**Task instructions:** Pull out, word for word, the lines of the material below between the one containing "order: Pinales" and the one containing "common name: Dahoon", both included.

--- Start of Data for processing ---

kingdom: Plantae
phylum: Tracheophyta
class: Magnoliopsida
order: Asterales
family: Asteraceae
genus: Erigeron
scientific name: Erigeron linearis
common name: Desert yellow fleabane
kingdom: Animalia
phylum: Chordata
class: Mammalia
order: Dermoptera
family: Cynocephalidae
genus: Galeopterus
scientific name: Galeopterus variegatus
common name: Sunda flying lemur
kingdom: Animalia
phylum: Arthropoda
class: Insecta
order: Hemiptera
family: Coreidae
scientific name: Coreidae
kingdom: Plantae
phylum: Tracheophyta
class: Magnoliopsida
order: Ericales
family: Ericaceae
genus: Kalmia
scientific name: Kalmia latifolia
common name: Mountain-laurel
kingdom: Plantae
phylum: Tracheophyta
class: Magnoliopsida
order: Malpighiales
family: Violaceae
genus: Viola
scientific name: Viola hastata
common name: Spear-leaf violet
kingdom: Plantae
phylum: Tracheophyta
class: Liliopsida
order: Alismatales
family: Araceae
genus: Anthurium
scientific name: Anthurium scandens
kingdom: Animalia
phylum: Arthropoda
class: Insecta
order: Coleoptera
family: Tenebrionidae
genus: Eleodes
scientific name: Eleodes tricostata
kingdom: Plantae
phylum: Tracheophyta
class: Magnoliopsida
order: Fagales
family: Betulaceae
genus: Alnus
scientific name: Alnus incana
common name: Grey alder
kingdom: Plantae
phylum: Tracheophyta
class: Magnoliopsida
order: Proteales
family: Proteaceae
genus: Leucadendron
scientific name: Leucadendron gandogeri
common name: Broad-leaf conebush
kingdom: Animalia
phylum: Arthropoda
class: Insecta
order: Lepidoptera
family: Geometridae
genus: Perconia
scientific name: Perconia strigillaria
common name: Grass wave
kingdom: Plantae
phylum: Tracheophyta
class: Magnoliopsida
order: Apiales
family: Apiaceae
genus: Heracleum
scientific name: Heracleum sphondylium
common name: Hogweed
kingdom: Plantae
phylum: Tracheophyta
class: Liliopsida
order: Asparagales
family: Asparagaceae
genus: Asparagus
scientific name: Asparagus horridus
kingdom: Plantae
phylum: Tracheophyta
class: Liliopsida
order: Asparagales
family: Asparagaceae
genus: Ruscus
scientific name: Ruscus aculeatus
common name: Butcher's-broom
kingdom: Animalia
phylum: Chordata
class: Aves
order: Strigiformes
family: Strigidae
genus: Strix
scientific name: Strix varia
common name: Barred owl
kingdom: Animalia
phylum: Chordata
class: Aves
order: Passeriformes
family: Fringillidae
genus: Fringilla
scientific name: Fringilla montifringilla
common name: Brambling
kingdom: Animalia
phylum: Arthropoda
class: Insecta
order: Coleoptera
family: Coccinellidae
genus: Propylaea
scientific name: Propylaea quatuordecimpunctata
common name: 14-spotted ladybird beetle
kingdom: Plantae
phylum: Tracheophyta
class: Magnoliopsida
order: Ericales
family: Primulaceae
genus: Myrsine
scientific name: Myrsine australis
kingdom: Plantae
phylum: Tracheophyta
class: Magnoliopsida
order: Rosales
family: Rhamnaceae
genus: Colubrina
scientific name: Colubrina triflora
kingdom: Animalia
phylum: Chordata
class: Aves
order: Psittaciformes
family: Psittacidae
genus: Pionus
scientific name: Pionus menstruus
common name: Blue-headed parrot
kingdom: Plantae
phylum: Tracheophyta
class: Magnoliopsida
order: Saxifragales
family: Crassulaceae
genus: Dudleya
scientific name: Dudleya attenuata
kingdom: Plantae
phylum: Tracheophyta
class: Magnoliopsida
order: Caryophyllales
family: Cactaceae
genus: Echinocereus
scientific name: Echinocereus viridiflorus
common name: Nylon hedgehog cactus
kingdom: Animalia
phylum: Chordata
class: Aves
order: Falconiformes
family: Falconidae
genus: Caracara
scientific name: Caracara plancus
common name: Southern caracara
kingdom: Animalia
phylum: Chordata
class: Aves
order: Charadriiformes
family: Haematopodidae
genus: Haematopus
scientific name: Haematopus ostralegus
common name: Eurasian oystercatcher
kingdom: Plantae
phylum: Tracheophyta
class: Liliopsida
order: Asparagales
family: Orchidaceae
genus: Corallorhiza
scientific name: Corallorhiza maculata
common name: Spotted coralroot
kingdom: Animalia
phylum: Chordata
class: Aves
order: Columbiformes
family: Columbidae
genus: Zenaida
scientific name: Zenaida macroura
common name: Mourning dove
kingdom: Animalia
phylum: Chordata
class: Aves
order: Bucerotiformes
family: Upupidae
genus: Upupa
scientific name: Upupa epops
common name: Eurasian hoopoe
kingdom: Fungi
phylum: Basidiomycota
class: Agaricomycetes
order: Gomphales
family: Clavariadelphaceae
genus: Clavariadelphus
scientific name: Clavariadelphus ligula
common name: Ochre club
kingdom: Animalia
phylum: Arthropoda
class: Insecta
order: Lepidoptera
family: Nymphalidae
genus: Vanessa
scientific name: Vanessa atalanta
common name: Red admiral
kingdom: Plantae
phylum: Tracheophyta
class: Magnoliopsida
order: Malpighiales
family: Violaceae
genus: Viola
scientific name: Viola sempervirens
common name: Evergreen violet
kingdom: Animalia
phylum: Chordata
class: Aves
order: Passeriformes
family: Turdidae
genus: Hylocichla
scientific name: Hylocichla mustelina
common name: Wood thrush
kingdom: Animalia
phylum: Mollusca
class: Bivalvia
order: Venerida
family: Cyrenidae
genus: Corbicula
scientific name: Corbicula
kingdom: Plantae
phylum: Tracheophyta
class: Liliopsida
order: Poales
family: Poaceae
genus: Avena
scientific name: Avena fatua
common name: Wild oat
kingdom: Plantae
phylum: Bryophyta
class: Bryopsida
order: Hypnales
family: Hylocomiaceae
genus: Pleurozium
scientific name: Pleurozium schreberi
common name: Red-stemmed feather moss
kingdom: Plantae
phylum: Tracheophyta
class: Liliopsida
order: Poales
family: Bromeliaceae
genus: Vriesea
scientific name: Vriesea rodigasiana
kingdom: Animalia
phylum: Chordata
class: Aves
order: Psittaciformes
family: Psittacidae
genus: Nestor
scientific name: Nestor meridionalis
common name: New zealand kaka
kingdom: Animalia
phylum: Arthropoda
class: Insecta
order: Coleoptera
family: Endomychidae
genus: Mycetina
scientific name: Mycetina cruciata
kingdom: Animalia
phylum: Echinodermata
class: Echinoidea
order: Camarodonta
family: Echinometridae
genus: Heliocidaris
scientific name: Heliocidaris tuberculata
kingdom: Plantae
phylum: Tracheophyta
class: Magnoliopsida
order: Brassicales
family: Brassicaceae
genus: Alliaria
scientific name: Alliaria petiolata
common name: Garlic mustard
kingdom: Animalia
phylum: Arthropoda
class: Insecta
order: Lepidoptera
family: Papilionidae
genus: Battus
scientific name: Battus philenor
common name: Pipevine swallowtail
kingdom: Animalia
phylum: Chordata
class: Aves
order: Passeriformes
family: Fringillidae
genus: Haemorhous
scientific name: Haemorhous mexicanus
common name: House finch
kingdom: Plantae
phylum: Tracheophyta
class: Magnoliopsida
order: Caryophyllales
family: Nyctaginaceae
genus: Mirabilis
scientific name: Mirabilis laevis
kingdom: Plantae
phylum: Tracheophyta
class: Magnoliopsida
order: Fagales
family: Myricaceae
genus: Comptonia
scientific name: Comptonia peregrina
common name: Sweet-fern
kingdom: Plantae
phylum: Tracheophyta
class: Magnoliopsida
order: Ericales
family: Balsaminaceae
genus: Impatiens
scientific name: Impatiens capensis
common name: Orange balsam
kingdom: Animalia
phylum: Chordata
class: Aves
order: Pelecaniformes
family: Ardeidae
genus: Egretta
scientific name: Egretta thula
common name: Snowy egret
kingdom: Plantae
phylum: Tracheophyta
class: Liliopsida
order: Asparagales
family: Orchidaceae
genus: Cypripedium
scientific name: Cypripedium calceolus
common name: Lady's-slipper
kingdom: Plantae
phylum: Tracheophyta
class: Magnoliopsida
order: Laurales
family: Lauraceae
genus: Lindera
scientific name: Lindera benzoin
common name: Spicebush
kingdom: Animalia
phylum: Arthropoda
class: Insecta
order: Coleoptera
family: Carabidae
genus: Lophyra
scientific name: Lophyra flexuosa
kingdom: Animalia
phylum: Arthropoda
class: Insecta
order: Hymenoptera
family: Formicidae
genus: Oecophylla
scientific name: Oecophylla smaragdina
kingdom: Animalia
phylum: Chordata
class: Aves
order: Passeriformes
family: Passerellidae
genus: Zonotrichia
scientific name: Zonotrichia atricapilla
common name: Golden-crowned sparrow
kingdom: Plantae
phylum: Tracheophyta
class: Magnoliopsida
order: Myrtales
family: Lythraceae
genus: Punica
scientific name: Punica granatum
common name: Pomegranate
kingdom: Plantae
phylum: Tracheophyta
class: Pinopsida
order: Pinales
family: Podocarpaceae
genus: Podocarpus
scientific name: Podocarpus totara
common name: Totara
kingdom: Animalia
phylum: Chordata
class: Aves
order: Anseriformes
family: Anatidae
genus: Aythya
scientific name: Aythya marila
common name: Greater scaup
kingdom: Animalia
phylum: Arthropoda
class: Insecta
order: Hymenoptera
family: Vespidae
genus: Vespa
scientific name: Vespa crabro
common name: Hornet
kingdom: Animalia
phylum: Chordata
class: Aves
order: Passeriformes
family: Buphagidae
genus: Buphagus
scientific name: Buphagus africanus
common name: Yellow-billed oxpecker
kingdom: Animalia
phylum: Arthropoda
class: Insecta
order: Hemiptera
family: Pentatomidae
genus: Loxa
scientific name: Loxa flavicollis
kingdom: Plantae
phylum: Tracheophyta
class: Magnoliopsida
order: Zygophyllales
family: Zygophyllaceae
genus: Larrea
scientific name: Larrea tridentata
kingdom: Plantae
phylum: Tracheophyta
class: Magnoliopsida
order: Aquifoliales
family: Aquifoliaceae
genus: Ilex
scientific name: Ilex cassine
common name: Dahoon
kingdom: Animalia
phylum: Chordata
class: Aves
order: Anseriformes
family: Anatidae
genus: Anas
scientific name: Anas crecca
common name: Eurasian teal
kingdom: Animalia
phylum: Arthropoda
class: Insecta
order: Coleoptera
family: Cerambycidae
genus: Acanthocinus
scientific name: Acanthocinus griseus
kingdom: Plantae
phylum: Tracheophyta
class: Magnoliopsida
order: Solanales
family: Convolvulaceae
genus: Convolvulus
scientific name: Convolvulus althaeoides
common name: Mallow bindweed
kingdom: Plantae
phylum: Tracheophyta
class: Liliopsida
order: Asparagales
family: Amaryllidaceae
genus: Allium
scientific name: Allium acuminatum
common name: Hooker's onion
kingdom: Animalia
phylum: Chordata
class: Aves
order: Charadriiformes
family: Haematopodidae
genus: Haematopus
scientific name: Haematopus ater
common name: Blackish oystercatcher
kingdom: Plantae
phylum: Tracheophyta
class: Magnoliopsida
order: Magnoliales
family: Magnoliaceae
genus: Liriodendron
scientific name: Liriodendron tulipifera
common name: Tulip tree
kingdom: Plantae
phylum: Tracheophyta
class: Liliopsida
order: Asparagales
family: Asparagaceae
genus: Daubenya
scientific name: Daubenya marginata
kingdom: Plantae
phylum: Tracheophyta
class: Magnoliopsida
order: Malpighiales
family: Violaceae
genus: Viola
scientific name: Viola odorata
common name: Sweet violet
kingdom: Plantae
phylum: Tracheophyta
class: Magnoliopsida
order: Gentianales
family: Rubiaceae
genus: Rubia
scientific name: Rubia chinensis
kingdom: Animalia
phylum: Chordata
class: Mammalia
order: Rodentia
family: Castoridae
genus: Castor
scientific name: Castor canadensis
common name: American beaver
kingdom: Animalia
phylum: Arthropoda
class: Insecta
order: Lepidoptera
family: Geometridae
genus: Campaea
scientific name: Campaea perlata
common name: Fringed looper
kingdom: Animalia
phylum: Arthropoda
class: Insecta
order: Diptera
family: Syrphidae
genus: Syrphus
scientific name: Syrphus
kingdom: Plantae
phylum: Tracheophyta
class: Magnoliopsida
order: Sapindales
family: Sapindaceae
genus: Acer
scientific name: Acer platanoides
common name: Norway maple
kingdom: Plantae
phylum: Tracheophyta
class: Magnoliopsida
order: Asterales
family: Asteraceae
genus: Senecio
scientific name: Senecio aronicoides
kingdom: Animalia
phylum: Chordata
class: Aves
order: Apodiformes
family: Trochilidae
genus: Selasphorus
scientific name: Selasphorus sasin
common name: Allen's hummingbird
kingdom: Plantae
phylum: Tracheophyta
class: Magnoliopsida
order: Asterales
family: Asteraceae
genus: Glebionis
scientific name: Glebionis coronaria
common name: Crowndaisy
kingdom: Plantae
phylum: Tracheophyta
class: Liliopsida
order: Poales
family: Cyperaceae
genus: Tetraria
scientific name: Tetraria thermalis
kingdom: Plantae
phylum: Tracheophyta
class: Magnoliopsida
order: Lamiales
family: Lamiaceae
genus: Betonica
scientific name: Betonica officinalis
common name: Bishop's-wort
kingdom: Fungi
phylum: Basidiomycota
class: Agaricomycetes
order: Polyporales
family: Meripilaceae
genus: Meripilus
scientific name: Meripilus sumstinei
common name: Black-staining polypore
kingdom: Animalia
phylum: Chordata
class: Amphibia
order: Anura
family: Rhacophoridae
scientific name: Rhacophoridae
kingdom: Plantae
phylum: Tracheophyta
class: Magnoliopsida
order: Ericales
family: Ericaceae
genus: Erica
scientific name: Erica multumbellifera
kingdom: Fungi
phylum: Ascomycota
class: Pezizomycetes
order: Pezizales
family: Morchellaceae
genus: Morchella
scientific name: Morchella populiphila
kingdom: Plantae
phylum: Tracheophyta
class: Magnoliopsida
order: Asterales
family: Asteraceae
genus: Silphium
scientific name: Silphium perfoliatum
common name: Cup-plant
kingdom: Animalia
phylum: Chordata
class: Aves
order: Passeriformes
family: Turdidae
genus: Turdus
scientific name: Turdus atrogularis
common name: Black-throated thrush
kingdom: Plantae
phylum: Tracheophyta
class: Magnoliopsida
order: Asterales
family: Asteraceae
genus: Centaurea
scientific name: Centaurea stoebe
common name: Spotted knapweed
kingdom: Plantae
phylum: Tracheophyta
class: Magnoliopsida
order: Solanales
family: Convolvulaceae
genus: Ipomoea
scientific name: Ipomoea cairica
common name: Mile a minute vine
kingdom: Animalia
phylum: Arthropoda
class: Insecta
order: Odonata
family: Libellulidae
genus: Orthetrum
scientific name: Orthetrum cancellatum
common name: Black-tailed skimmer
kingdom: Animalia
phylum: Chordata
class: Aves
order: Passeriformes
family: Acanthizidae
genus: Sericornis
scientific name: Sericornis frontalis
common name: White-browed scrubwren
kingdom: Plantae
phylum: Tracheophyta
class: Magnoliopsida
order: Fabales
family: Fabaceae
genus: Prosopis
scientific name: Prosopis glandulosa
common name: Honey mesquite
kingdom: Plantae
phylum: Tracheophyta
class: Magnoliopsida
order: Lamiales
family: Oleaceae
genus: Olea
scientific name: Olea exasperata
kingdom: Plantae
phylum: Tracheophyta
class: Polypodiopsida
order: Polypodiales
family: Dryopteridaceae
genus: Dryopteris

--- End of Data for processing ---

**Written response:**
order: Pinales
family: Podocarpaceae
genus: Podocarpus
scientific name: Podocarpus totara
common name: Totara
kingdom: Animalia
phylum: Chordata
class: Aves
order: Anseriformes
family: Anatidae
genus: Aythya
scientific name: Aythya marila
common name: Greater scaup
kingdom: Animalia
phylum: Arthropoda
class: Insecta
order: Hymenoptera
family: Vespidae
genus: Vespa
scientific name: Vespa crabro
common name: Hornet
kingdom: Animalia
phylum: Chordata
class: Aves
order: Passeriformes
family: Buphagidae
genus: Buphagus
scientific name: Buphagus africanus
common name: Yellow-billed oxpecker
kingdom: Animalia
phylum: Arthropoda
class: Insecta
order: Hemiptera
family: Pentatomidae
genus: Loxa
scientific name: Loxa flavicollis
kingdom: Plantae
phylum: Tracheophyta
class: Magnoliopsida
order: Zygophyllales
family: Zygophyllaceae
genus: Larrea
scientific name: Larrea tridentata
kingdom: Plantae
phylum: Tracheophyta
class: Magnoliopsida
order: Aquifoliales
family: Aquifoliaceae
genus: Ilex
scientific name: Ilex cassine
common name: Dahoon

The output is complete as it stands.